If the level of capacity utilization needed to raise inflationary stress is higher, then that means the optimum level of capacity utilization is also higher. If Perelman is correct, the old 80% optimum is now above 85%. This means that the current capacity utilization of 72% is actually 13% below optimum and 20% below the level associated with inflationary pressures.
A Curse of Abundance
All this indicates that we indeed have the curse of abundance. We have excess capacity in the total economy that has not been seen in the past 40 years and probably has not been seen since the 1930s. And we did not get to this situation recently. We have been sliding steadily deeper into ever greater excess capacity for nearly 30 years.
This means that expansion of means of production of goods and services is not needed and will not occur. We must find a way to soak up an increase in capacity utilization of the order of 20% above the current level (1.2 x 72% = 86%) to get to an optimum utilization level.
Impact on Employment
We indeed have a significant burden of excess capacity on employment. Employment will increase much more slowly if we do not need to build new capacity. Investment in new means of production will not occur for some time - it is not needed.
One effect of this is seen in the historically high permanent job loss in this recession. No previous recession in the past 60 years has seen a peak in permanent job loss above 45%. In this recession the number is 56% and could still be rising.

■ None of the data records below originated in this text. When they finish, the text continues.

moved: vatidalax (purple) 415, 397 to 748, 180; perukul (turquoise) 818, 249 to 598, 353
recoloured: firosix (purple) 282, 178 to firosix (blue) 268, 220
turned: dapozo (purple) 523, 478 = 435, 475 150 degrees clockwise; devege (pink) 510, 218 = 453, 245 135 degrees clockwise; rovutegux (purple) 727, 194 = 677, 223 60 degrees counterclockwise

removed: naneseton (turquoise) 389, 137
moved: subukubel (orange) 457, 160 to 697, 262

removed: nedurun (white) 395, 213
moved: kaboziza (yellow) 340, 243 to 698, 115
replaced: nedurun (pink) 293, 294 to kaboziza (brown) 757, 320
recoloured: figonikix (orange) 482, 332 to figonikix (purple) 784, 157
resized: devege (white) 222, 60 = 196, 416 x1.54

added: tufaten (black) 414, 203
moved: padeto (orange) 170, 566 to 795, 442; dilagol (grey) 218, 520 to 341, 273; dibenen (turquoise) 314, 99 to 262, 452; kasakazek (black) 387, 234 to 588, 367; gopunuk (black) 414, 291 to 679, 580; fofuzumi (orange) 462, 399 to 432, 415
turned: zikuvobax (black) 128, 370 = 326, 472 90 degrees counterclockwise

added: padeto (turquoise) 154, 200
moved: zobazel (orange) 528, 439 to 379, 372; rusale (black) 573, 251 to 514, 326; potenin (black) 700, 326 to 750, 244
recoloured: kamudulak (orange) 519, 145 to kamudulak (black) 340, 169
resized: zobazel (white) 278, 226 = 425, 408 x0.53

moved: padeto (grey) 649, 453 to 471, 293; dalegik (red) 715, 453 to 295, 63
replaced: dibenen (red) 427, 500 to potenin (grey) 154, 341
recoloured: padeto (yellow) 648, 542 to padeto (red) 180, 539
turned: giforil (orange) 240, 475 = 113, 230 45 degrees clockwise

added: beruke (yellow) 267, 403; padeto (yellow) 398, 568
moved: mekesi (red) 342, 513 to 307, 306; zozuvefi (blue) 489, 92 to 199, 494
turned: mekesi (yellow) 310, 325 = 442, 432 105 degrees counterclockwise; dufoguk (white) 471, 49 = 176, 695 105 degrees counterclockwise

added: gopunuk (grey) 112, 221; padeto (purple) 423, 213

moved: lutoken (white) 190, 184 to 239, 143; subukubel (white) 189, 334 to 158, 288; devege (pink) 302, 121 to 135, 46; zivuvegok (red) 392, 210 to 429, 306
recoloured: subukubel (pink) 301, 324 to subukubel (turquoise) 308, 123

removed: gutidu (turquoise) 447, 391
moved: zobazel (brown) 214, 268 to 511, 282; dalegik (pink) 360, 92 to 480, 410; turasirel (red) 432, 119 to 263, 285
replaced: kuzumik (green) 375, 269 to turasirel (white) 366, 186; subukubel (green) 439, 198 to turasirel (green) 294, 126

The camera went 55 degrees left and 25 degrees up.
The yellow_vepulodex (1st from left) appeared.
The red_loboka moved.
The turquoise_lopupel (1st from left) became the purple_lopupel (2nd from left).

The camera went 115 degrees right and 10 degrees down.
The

Of the 8.8 million jobs lost in this recession, 56% or 4.9 million are never coming back.
This also has an impact on the civilian labor force which has seen a historic decline of 1.8 million. If the drop from the pre recession extrapolation is considered, the labor force shortfall becomes 4.1 million (1.8 + 2.3).
This compares to the reported loss in the civilian labor force of 4.6 million, shown in the following graph.

The half million difference could be largely attributed to retirements.
But loss of jobs and the decline in the labor force are only part of the impact of excess capacity. There has also been an increase of 5.1 million people forced to work part-time, who desire full-time work.
These are the so-called "Part-Time for Economic Reasons", shown in the following graph.

The burden of excess capacity is impacting more than 13.9 people directly, the 8.8 million increase in unemployment plus the 5.1 million "forced" to work part time.
More than 13.9 million, because I have not included the millions who are still working 35 hours a week or more, but have experienced fewer hours and/or reduced pay.
The Way Out
There are some reasons to hope this can be changed over time. If we are to address our balance payments (trade deficit), it is my belief that this must include reduced energy imports. We definitely do not have excess capacity in energy production. We do not have excess capacity in the application of genetics to disease prevention and control.
In addition we have infrastructure needs that, by being unmet, are introducing more waste and inefficiencies into our economy. And the next big economic development may not even be on our radar screens. In the 1970s almost no one could conceive of the technology revolution that drove the information age expansion which was to start in less than ten years.
But all of these paths to the way out of our overabundance will be long. I have estimated (optimistically) that it could take seven years or (pessimistically) too long to estimate.